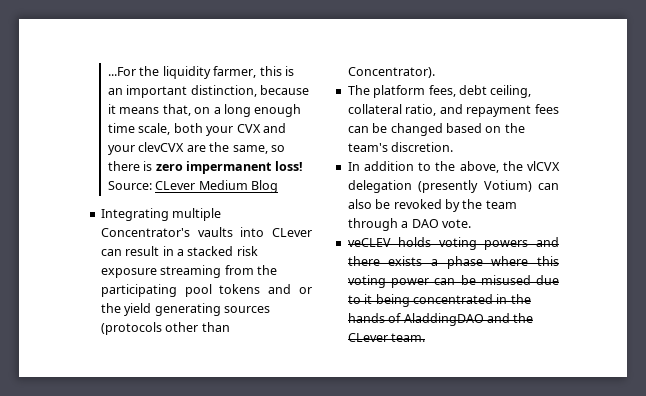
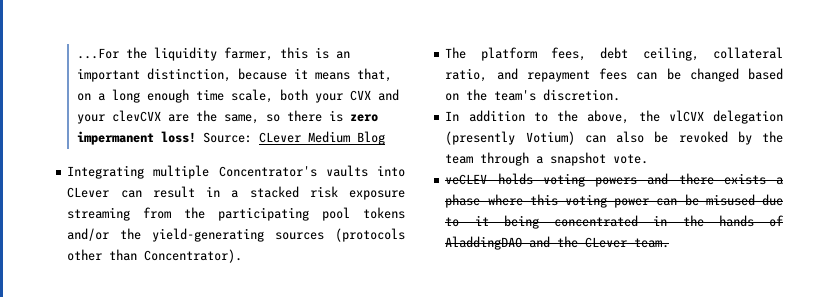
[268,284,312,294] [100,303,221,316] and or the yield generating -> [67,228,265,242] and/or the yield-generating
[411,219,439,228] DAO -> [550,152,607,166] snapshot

* * *

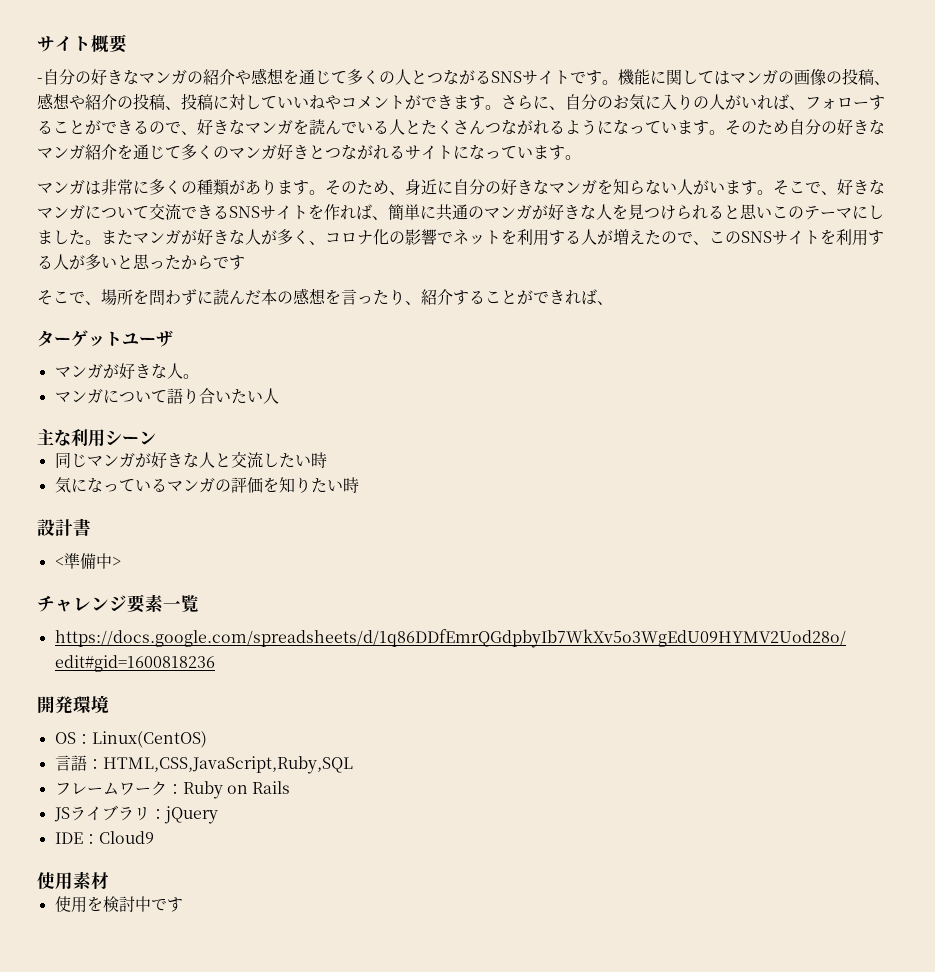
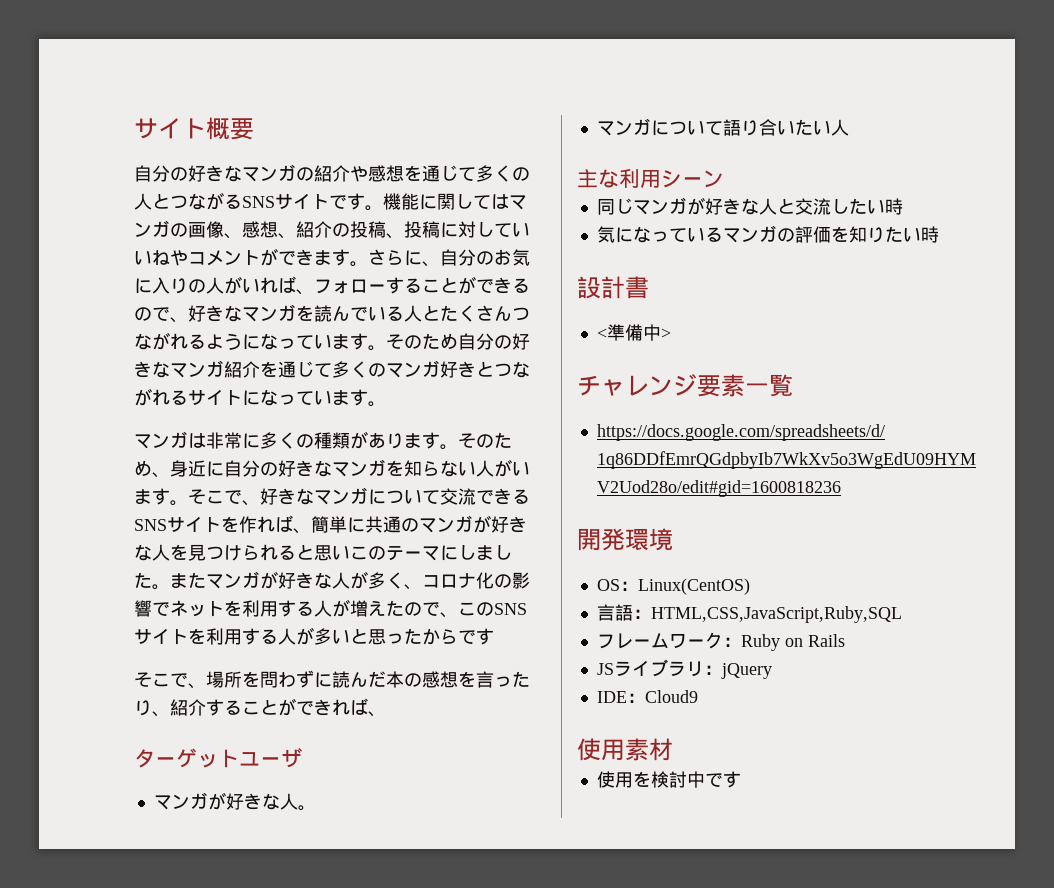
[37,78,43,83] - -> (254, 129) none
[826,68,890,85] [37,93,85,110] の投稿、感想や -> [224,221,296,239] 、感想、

---

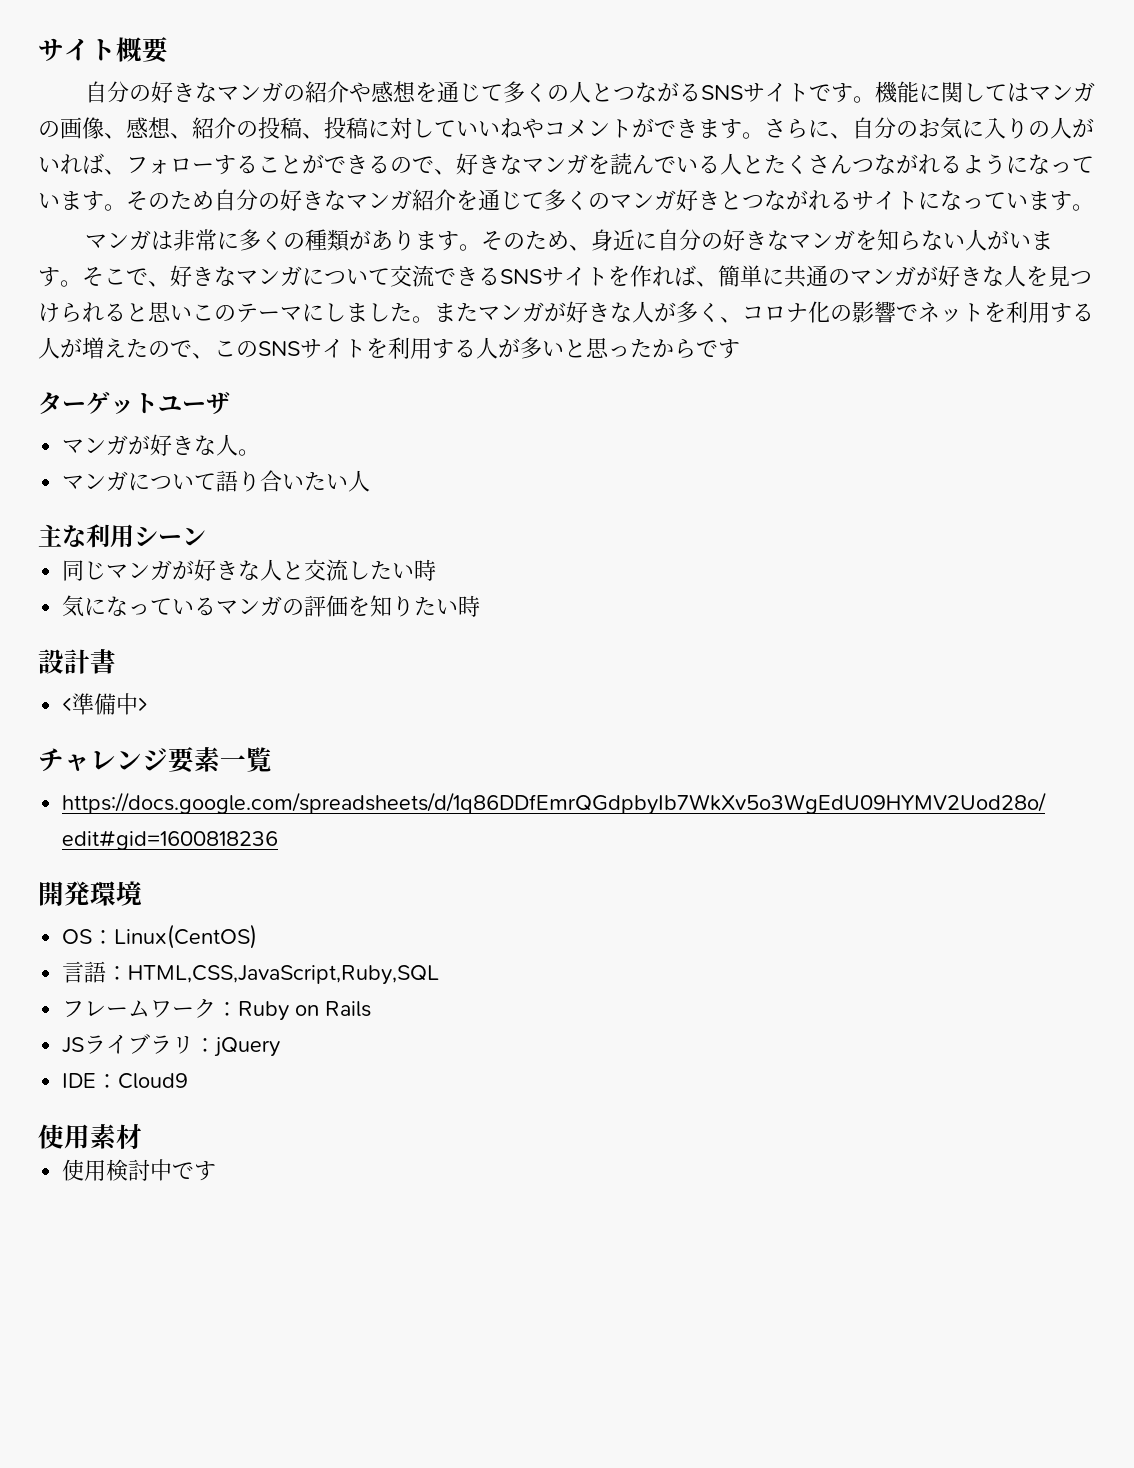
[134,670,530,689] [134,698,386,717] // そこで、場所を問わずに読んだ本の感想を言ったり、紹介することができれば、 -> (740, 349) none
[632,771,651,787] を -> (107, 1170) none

## [Exercise instructions]
Beginning at the line above with "[134,670,530,689] [134,698,386,717] //" and finishing at the line with "[632,771,651,787] を -> (107, 1170) none", return each line exactly and return nothing else.

## [Exercise answer]
[134,670,530,689] [134,698,386,717] // そこで、場所を問わずに読んだ本の感想を言ったり、紹介することができれば、 -> (740, 349) none
[632,771,651,787] を -> (107, 1170) none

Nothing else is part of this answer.